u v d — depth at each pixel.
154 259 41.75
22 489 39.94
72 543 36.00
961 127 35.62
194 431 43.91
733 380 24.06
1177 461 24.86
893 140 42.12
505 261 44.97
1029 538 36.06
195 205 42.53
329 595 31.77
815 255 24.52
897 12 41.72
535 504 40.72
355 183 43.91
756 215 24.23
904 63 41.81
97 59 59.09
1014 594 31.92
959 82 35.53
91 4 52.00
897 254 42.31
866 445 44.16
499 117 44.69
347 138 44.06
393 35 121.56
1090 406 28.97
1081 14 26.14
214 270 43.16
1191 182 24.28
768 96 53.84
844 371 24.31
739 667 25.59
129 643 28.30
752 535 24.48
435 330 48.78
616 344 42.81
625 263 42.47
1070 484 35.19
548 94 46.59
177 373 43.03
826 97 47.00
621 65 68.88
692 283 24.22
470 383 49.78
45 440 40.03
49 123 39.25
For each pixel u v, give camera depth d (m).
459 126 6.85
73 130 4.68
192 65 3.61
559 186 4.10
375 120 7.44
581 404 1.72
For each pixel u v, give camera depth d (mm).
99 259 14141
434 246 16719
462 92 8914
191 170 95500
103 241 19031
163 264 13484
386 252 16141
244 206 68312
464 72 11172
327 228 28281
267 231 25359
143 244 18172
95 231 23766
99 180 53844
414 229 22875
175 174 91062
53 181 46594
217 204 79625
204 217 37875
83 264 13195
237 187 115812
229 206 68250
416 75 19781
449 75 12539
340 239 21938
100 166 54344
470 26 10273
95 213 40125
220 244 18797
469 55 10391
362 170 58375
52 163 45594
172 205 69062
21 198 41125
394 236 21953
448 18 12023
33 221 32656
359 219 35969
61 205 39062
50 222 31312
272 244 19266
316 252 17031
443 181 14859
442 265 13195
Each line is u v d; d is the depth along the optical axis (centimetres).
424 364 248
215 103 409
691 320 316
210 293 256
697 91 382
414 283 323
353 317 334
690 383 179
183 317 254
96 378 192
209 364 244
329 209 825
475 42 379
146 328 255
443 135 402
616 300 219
********************
Give back every entry exactly, with nothing left out.

** Result **
u v d — depth at each pixel.
154 259 41.75
22 489 39.94
72 543 36.00
961 127 35.62
194 431 43.91
733 380 24.06
1177 461 24.86
893 140 42.12
505 261 44.97
1029 538 36.06
195 205 42.53
329 595 31.77
815 255 24.52
897 12 41.72
535 504 40.72
355 183 43.91
756 215 24.23
904 63 41.81
97 59 59.09
1014 594 31.92
959 82 35.53
91 4 52.00
897 254 42.31
866 445 44.16
499 117 44.69
347 138 44.06
393 35 121.56
1090 406 28.97
1081 14 26.14
214 270 43.16
1191 182 24.28
768 96 53.84
844 371 24.31
739 667 25.59
129 643 28.30
752 535 24.48
435 330 48.78
616 344 42.81
625 263 42.47
1070 484 35.19
548 94 46.59
177 373 43.03
826 97 47.00
621 65 68.88
692 283 24.22
470 383 49.78
45 440 40.03
49 123 39.25
For each pixel u v, give camera depth d (m).
459 126 6.85
73 130 4.68
192 65 3.61
559 186 4.10
375 120 7.44
581 404 1.72
For each pixel u v, give camera depth d (mm).
99 259 14141
434 246 16719
462 92 8914
191 170 95500
103 241 19031
163 264 13484
386 252 16141
244 206 68312
464 72 11172
327 228 28281
267 231 25359
143 244 18172
95 231 23766
99 180 53844
414 229 22875
175 174 91062
53 181 46594
217 204 79625
204 217 37875
83 264 13195
237 187 115812
229 206 68250
416 75 19781
449 75 12539
340 239 21938
100 166 54344
470 26 10273
95 213 40125
220 244 18797
469 55 10391
362 170 58375
52 163 45594
172 205 69062
21 198 41125
394 236 21953
448 18 12023
33 221 32656
359 219 35969
61 205 39062
50 222 31312
272 244 19266
316 252 17031
443 181 14859
442 265 13195
Each line is u v d; d is the depth along the optical axis (centimetres).
424 364 248
215 103 409
691 320 316
210 293 256
697 91 382
414 283 323
353 317 334
690 383 179
183 317 254
96 378 192
209 364 244
329 209 825
475 42 379
146 328 255
443 135 402
616 300 219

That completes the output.